Elle a quatre problèmes à faire pour demain. Problème, c’est le mot. C’en est un sacré, pour elle.

Elle n’y comprend rien. Quand la maîtresse annonce « mathématiques », elle sent un truc bizarre dans son ventre. La semaine dernière elle a eu très mal à la tête. Le directeur a appelé papa. Ils ont regardé la télé ensemble l’après-midi. Et puis joué aux legos. C’était bien. C’est rare que papa ait le temps. Jouer toute seule c’est nul. Souvent elle s’ennuie. Papa il a des idées super chouettes.

Elle se lève. Elle n’aime pas ses devoirs, ce soir. Elle préfère quand il faut apprendre une poésie. Elle va chercher son doudou. Tant pis si ça fait bébé.

Les chiffres, c’est compliqué. Elle compte mal. Elle ne retient pas les mots. Vingt, trente, quarante. Plouf, zblim, tac. Ça serait pareil. Elle est perdue. Elle ne sait pas calculer. On lui a montré sur ses doigts. Elle essaye. Parfois ça marche. Parfois non. Elle ne sait pas pourquoi.

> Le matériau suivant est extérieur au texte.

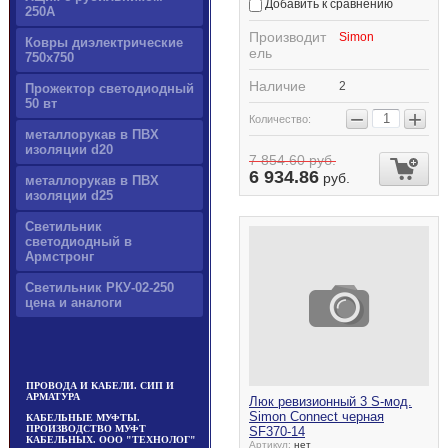
Добавить к сравнению
250А
Производит
Simon
Ковры диэлектрические
ель
750х750
Наличие
2
Прожектор светодиодный
50 вт
−
+
Количество:
металлорукав в ПВХ
изоляции d20
7 854.60
руб.
6 934.86
руб.
металлорукав в ПВХ
изоляции d25
Светильник
светодиодный в
Армстронг
Светильник РКУ-02-250
цена и аналоги
ПРОВОДА И КАБЕЛИ. СИП И
АРМАТУРА
Люк ревизионный 3 S-мод.
Simon Connect черная
КАБЕЛЬНЫЕ МУФТЫ.
ПРОИЗВОДСТВО МУФТ
SF370-14
КАБЕЛЬНЫХ. ООО "ТЕХНОЛОГ"
Артикул:
нет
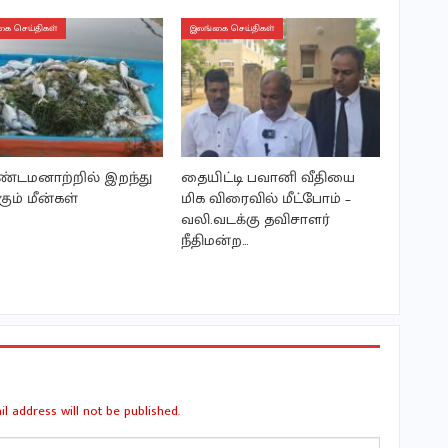
ை செய்திகள்
இலங்கை செய்திகள்
டமனாற்றில் இறந்து
தையிட்டி பவானி வீதியை
கும் மீன்கள்
மிக விரைவில் மீட்போம் –
வலி.வடக்கு தவிசாளர்
நீதிமன்ற…
l address will not be published.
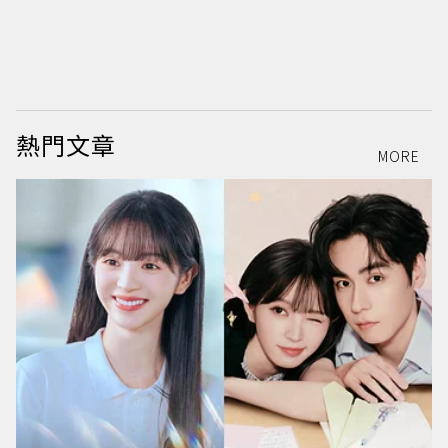
熱門文章
MORE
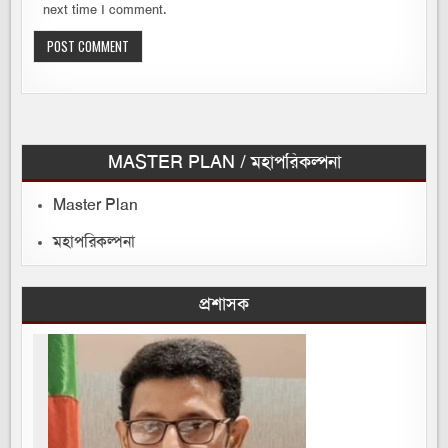
next time I comment.
MASTER PLAN / মহাপরিকল্পনা
Master Plan
মহাপরিকল্পনা
প্রশাসক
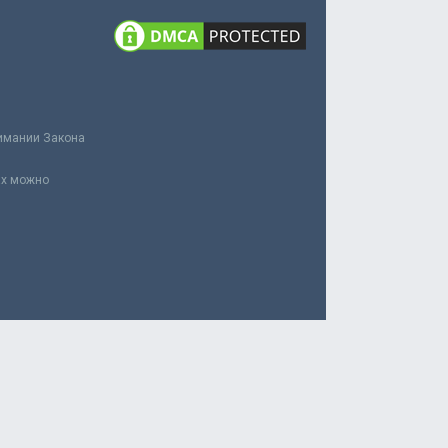
нимании Закона
ах можно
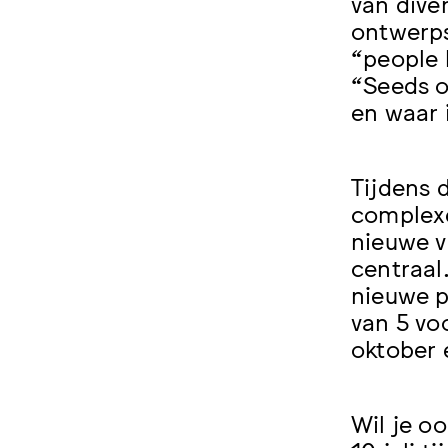
van dive
ontwerps
“people 
“Seeds o
en waar 
Tijdens 
complexe
nieuwe v
centraal
nieuwe p
van 5 vo
oktober 
Wil je o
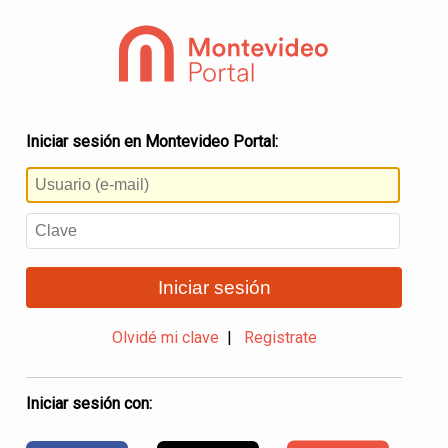
Iniciar sesión en Montevideo Portal:
Iniciar sesión
Olvidé mi clave
|
Registrate
Iniciar sesión con:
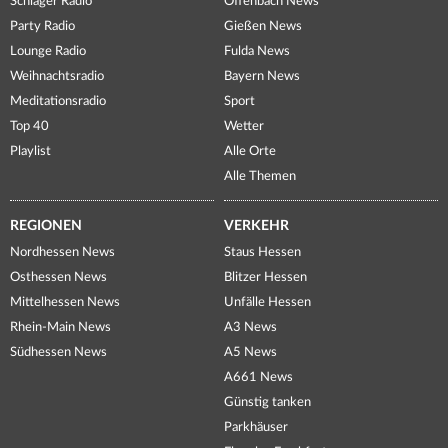
Schlager Radio
Offenbach News
Party Radio
Gießen News
Lounge Radio
Fulda News
Weihnachtsradio
Bayern News
Meditationsradio
Sport
Top 40
Wetter
Playlist
Alle Orte
Alle Themen
REGIONEN
VERKEHR
Nordhessen News
Staus Hessen
Osthessen News
Blitzer Hessen
Mittelhessen News
Unfälle Hessen
Rhein-Main News
A3 News
Südhessen News
A5 News
A661 News
Günstig tanken
Parkhäuser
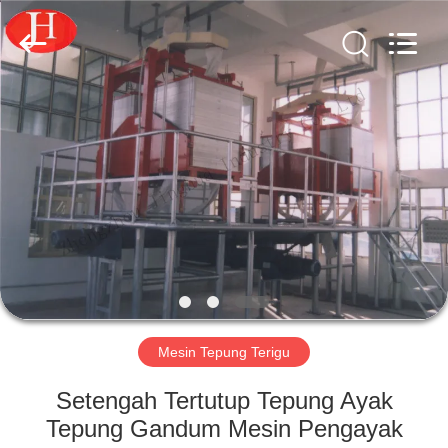
2026
Zhengzhou
Jinghua
Industry
Co.,Ltd..
All
Rights
Reserved.
RUMAH
PRODUK
VIDEO
PERTUNJUKAN
VR
Mesin Tepung Terigu
TENTANG
Setengah Tertutup Tepung Ayak
KAMI
Tepung Gandum Mesin Pengayak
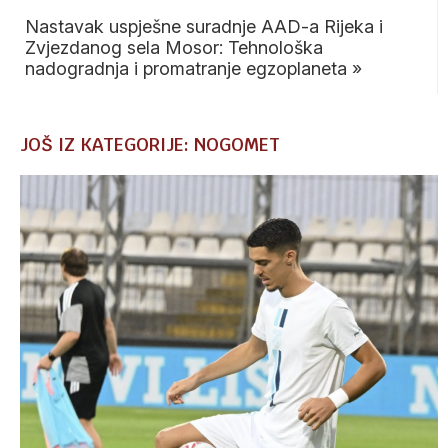
Nastavak uspješne suradnje AAD-a Rijeka i
Zvjezdanog sela Mosor: Tehnološka
nadogradnja i promatranje egzoplaneta
»
JOŠ IZ KATEGORIJE: NOGOMET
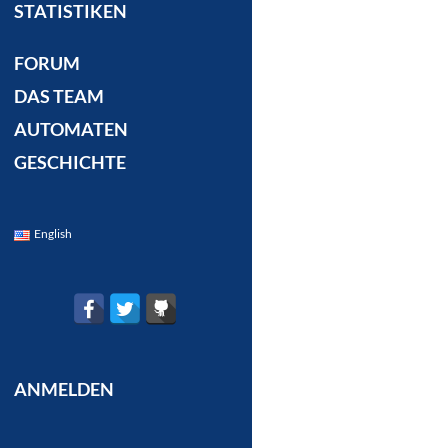
STATISTIKEN
FORUM
DAS TEAM
AUTOMATEN
GESCHICHTE
English
ANMELDEN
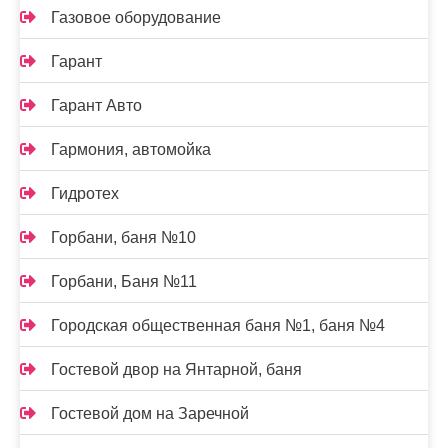
Газовое оборудование
Гарант
Гарант Авто
Гармония, автомойка
Гидротех
Горбани, баня №10
Горбани, Баня №11
Городская общественная баня №1, баня №4
Гостевой двор на Янтарной, баня
Гостевой дом на Заречной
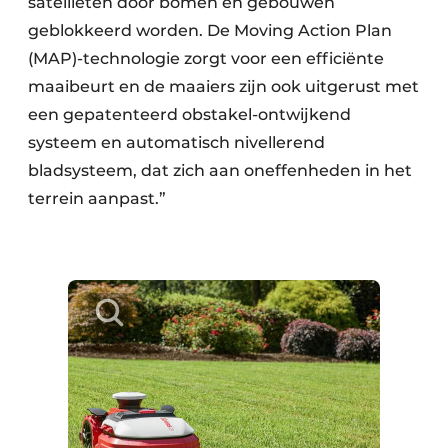
satellieten door bomen en gebouwen
geblokkeerd worden. De Moving Action Plan
(MAP)-technologie zorgt voor een efficiënte
maaibeurt en de maaiers zijn ook uitgerust met
een gepatenteerd obstakel-ontwijkend
systeem en automatisch nivellerend
bladsysteem, dat zich aan oneffenheden in het
terrein aanpast.”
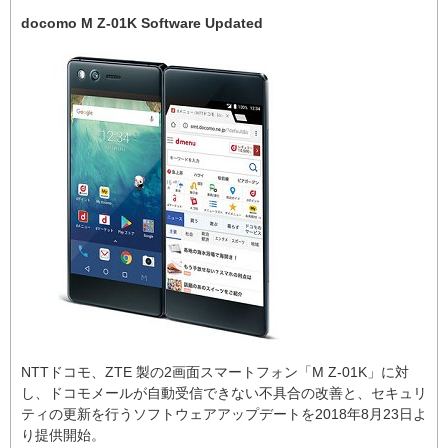
docomo M Z-01K Software Updated
NTTドコモ、ZTE 製の2画面スマートフォン「M Z-01K」に対
し、ドコモメールが自動受信できない不具合の改善と、セキュリ
ティの更新を行うソフトウェアアップデートを2018年8月23日よ
り提供開始。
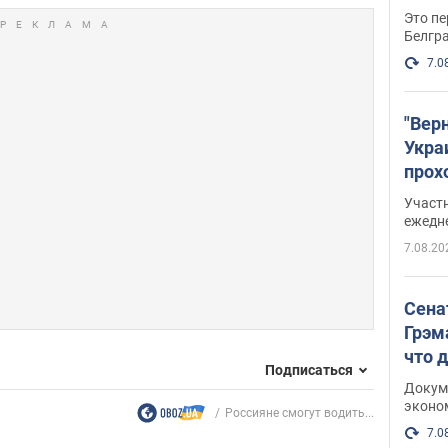
Это пе
Белгр
7.0
"Вер
Укра
прох
плак
Участ
ежедн
7.08.20
Сена
Грэм
что 
Подписаться
Докум
эконо
Россияне смогут водить...
7.0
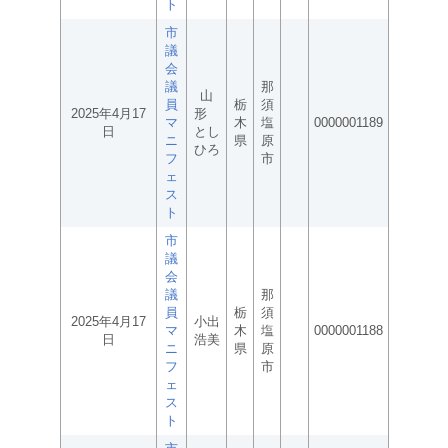
ト
市
議
会
議
那
山
員
栃
須
2025年4月17
形
マ
木
塩
0000001189
日
とし
ニ
県
原
ひろ
フ
市
ェ
ス
ト
市
議
会
議
那
員
栃
須
2025年4月17
小出
マ
木
塩
0000001188
日
浩美
ニ
県
原
フ
市
ェ
ス
ト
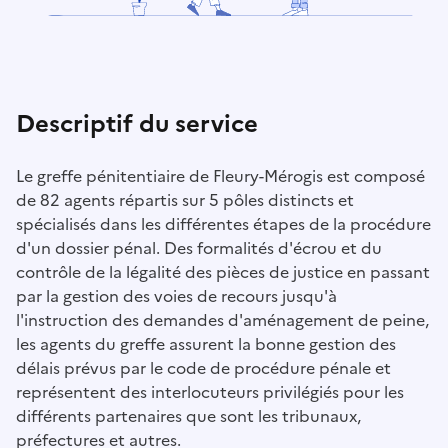
Descriptif du service
Le greffe pénitentiaire de Fleury-Mérogis est composé
de 82 agents répartis sur 5 pôles distincts et
spécialisés dans les différentes étapes de la procédure
d'un dossier pénal. Des formalités d'écrou et du
contrôle de la légalité des pièces de justice en passant
par la gestion des voies de recours jusqu'à
l'instruction des demandes d'aménagement de peine,
les agents du greffe assurent la bonne gestion des
délais prévus par le code de procédure pénale et
représentent des interlocuteurs privilégiés pour les
différents partenaires que sont les tribunaux,
préfectures et autres.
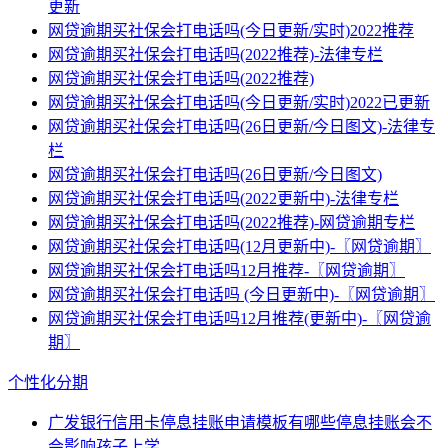
更新
网贷逾期买社保会打电话吗(今日更新/实时)2022推荐
网贷逾期买社保会打电话吗(2022推荐)-法律专栏
网贷逾期买社保会打电话吗(2022推荐)
网贷逾期买社保会打电话吗(今日更新/实时)2022已更新
网贷逾期买社保会打电话吗(26日更新/今日图文)-法律专
栏
网贷逾期买社保会打电话吗(26日更新/今日图文)
网贷逾期买社保会打电话吗(2022更新中)-法律专栏
网贷逾期买社保会打电话吗(2022推荐)-网贷逾期专栏
网贷逾期买社保会打电话吗(12月更新中)-〖网贷逾期〗
网贷逾期买社保会打电话吗12月推荐-〖网贷逾期〗
网贷逾期买社保会打电话吗 (今日更新中)-〖网贷逾期〗
网贷逾期买社保会打电话吗12月推荐(更新中)-〖网贷逾
期〗
个性化分期
广发银行信用卡停息挂账申请模板有哪些停息挂账会不
会影响孩子上学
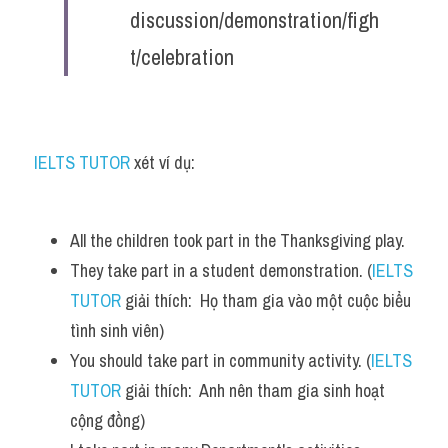
discussion/demonstration/figh
t/celebration
IELTS TUTOR
 xét ví dụ:
All the children took part in the Thanksgiving play.
They take part in a student demonstration. (
IELTS 
TUTOR
 giải thích:  Họ tham gia vào một cuộc biểu 
tình sinh viên)
You should take part in community activity. (
IELTS 
TUTOR
 giải thích:  Anh nên tham gia sinh hoạt 
cộng đồng)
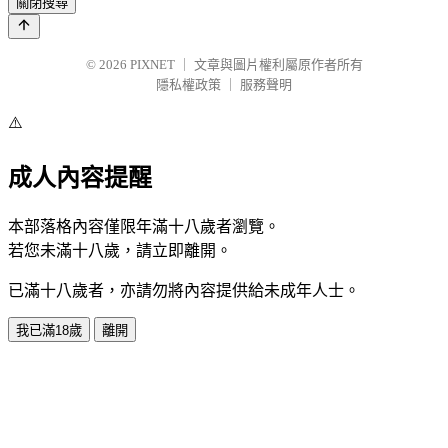
關閉搜尋
© 2026
PIXNET
｜
文章與圖片權利屬原作者所有
隱私權政策
｜
服務聲明
⚠️
成人內容提醒
本部落格內容僅限年滿十八歲者瀏覽。
若您未滿十八歲，請立即離開。
已滿十八歲者，亦請勿將內容提供給未成年人士。
我已滿18歲
離開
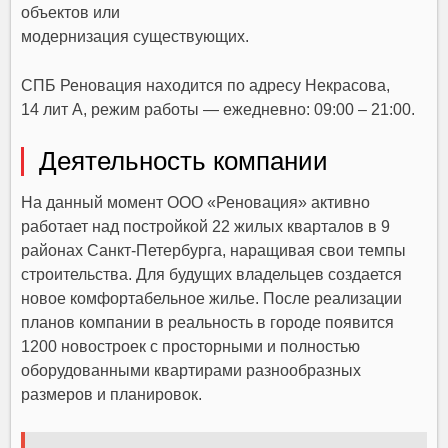
объектов или
модернизация существующих.
СПБ Реновация находится по адресу Некрасова,
14 лит А, режим работы — ежедневно: 09:00 – 21:00.
Деятельность компании
На данный момент ООО «Реновация» активно
работает над постройкой 22 жилых кварталов в 9
районах Санкт-Петербурга, наращивая свои темпы
строительства. Для будущих владельцев создается
новое комфортабельное жилье. После реализации
планов компании в реальность в городе появится
1200 новостроек с просторными и полностью
оборудованными квартирами разнообразных
размеров и планировок.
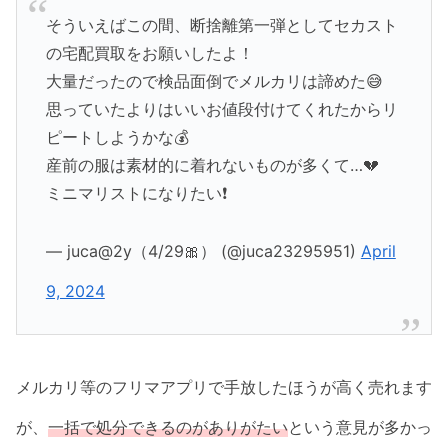
そういえばこの間、断捨離第一弾としてセカスト
の宅配買取をお願いしたよ！
大量だったので検品面倒でメルカリは諦めた😅
思っていたよりはいいお値段付けてくれたからリ
ピートしようかな💰
産前の服は素材的に着れないものが多くて…💔
ミニマリストになりたい❗️
— juca@2y（4/29🎀） (@juca23295951)
April
9, 2024
メルカリ等のフリマアプリで手放したほうが高く売れます
が、
一括で処分できるのがありがたい
という意見が多かっ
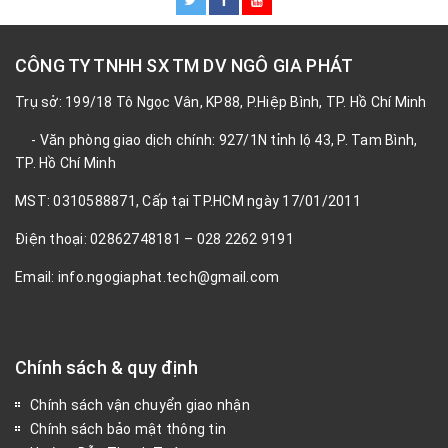
CÔNG TY TNHH SX TM DV NGÔ GIA PHÁT
Trụ sở: 199/18 Tô Ngọc Vân, KP88, P.Hiệp Bình, TP. Hồ Chí Minh
- Văn phòng giao dịch chính: 927/1N tỉnh lộ 43, P. Tam Bình,
TP. Hồ Chí Minh
MST: 0310588871, Cấp tại TP.HCM ngày 17/01/2011
Điện thoại: 02862748181 – 028 2262 9191
Email: info.ngogiaphat.tech@gmail.com
Chính sách & quy định
Chính sách vận chuyển giao nhận
Chính sách bảo mật thông tin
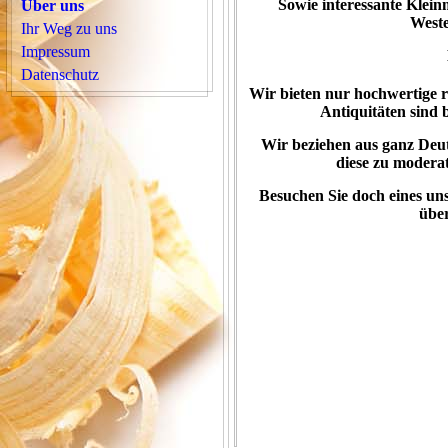
Sowie interessante Klei
Über uns
Weste
Ihr Weg zu uns
Impressum
Datenschutz
Wir bieten nur hochwertige re
Antiquitäten sind 
Wir beziehen aus ganz Deu
diese zu moder
Besuchen Sie doch eines un
übe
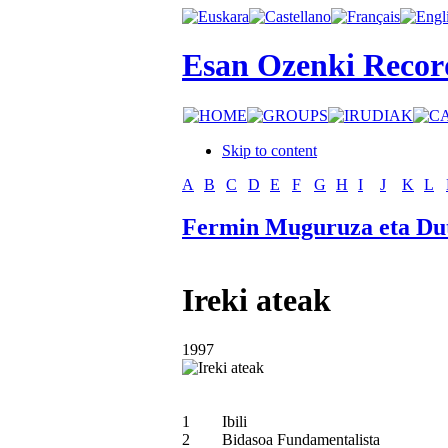
Esan Ozenki Recor
Skip to content
A
B
C
D
E
F
G
H
I
J
K
L
Fermin Muguruza eta Du
Ireki ateak
1997
1
Ibili
2
Bidasoa Fundamentalista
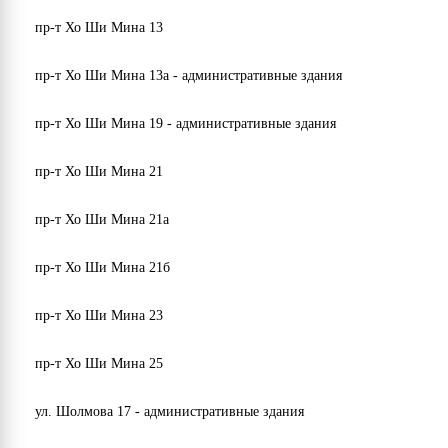
пр-т Хо Ши Мина 13
пр-т Хо Ши Мина 13а - административные здания
пр-т Хо Ши Мина 19 - административные здания
пр-т Хо Ши Мина 21
пр-т Хо Ши Мина 21а
пр-т Хо Ши Мина 21б
пр-т Хо Ши Мина 23
пр-т Хо Ши Мина 25
ул. Шолмова 17 - административные здания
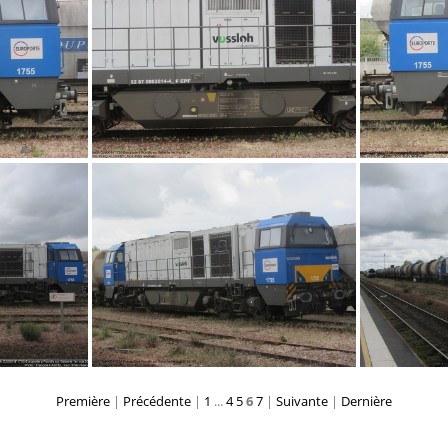
IMG 8918
IMG 6838
Première
|
Précédente
|
1
...
4
5
6
7
|
Suivante
|
Dernière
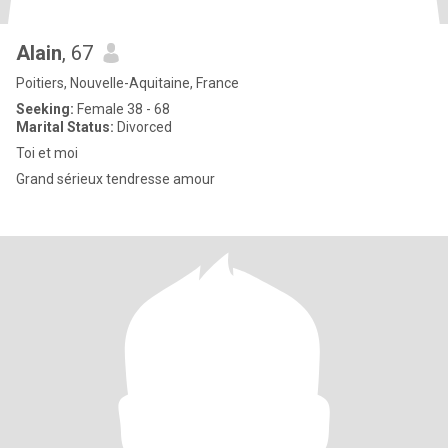
Alain
, 67
Poitiers, Nouvelle-Aquitaine, France
Seeking:
Female 38 - 68
Marital Status:
Divorced
Toi et moi
Grand sérieux tendresse amour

Elle travaille beaucoup avec maman. Maman arrive à rester calme. La plupart du temps. Elle voit bien quand même que ça l’agace. Quand elles ont préparé un devoir pendant plus d’une heure et qu’elle le rate quand même. Quand maman a expliqué un exercice et que le lendemain, elle n’y arrive plus. Quand elle sait très bien sa leçon mais qu’elle ne peut pas répondre aux questions de la maîtresse. Quand elle fait un plus au lieu d’un moins. Ou qu’elle fait des trucs à l’envers. L’autre jour maman a crié. « On ne peut pas faire 32 moins 54, enfin, Clarisse ! ». Elle ne sait pas pourquoi. Elle a baissé la tête. Elle avait envie de pleurer.

Elle est souvent perdue. Et quand elle est perdue, souvent, on la gronde. Au début elle pensait qu’on l’aiderait. Maintenant elle sait que non. Pas tout le temps. Des fois on l’aide, des fois on la gronde. Elle ne sait pas prévoir quand. Alors elle n’ose plus trop demander.

Elle a envie d’aller jouer dehors. Elle n’a pas le droit. Elle n’a pas fini ses devoirs. Maman rentre tard, ce soir. C’est rare. Elle voudrait lui faire la surprise des devoirs. Avoir tout fait bien toute seule.

Elle sait qu’elle n’y arrivera pas.

Elle pense au groupe théâtre. C’est super, le groupe théâtre. Mr Luchon est gentil. Et puis il est rigolo. Avec lui, rien n’est grave. Il n’y a pas de choses compliquées à comprendre. Et rien à calculer.  

Maman dit qu’elle n’est pas logique. Elle, elle croit surtout qu’elle est bête.


Bref.
Elle a besoin d’un orthophoniste.
 
 
Décret numéro 2002 721 du 2 mai 2002 relatif aux actes professionnels et à l'exercice de la profession d'orthophoniste.
Art. 3. L'orthophoniste est habilité à accomplir les actes suivants: la rééducation des troubles du langage écrit (dyslexie, dysorthographie, dysgraphie) et des dyscalculies.